Your goal - Each line of the data below that holds the word "pinky" is to be reported in full.

Record excerpts -

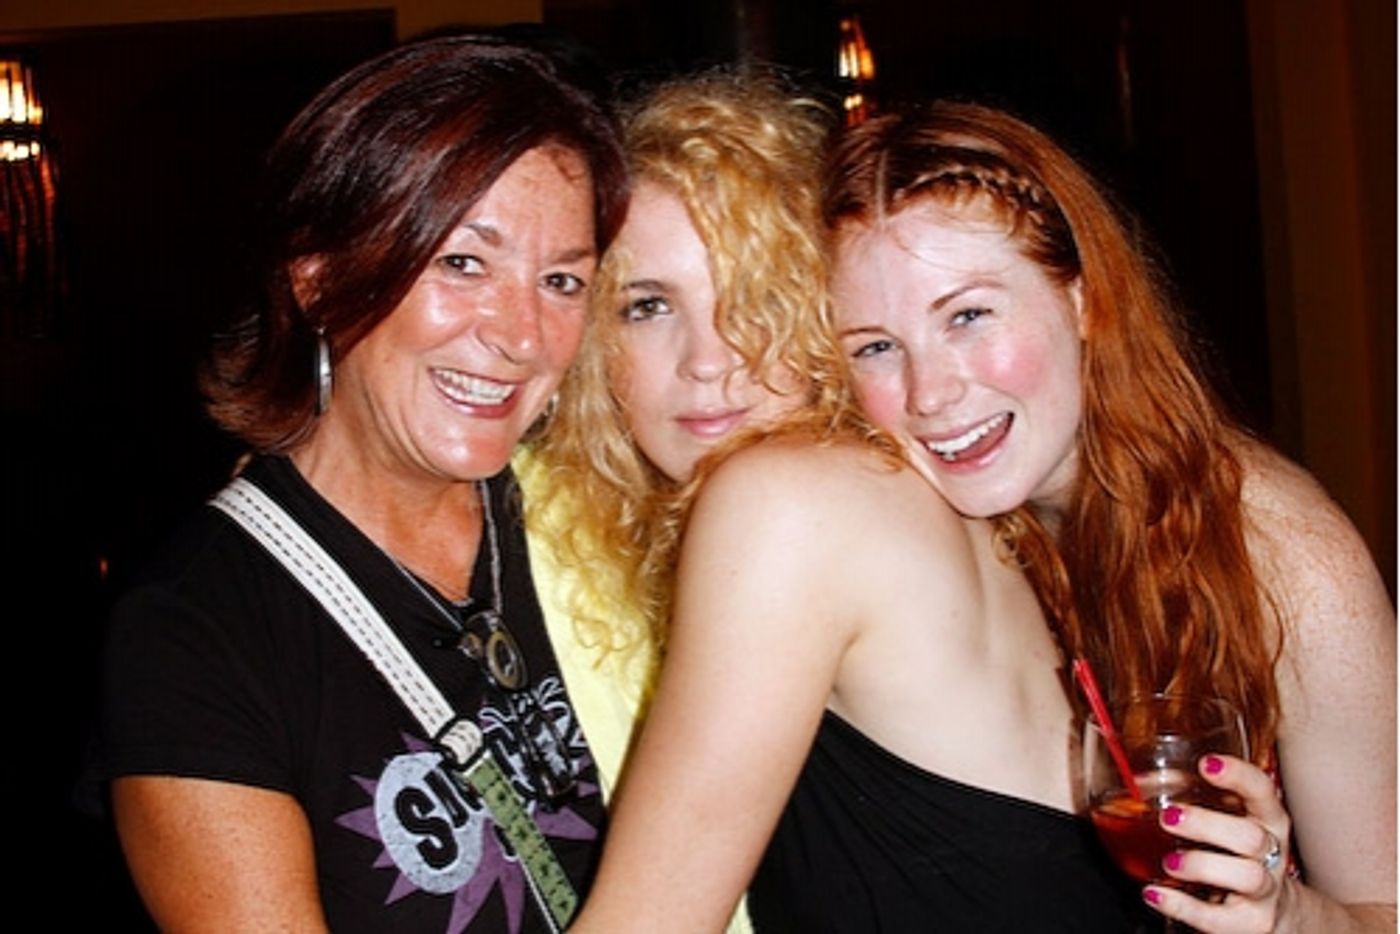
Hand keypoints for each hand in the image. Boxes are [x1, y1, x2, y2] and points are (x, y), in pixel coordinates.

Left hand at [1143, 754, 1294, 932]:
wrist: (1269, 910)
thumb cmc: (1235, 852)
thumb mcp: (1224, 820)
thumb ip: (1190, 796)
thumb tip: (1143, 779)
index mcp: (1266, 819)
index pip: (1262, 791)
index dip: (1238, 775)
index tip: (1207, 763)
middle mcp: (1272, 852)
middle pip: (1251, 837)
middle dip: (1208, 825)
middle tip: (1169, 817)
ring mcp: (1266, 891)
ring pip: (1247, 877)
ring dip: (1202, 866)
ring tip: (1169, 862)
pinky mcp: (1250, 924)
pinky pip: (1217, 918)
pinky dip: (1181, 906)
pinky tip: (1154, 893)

==

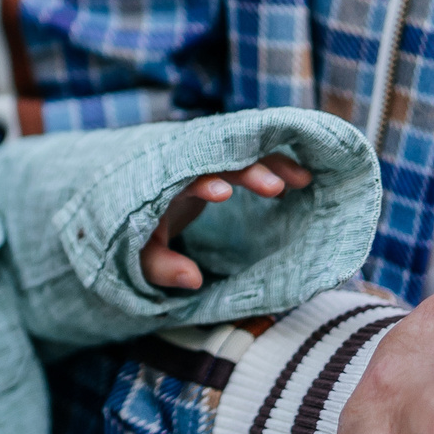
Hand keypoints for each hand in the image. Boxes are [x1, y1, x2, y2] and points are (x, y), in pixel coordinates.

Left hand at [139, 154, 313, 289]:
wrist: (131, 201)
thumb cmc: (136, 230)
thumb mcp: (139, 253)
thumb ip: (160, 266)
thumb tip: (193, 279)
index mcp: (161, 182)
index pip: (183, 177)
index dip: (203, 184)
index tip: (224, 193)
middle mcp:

Reply to the task -
pinky mcp: (1250, 924)
pinky pip: (1217, 918)
pinky dip: (1181, 906)
pinky tip: (1154, 893)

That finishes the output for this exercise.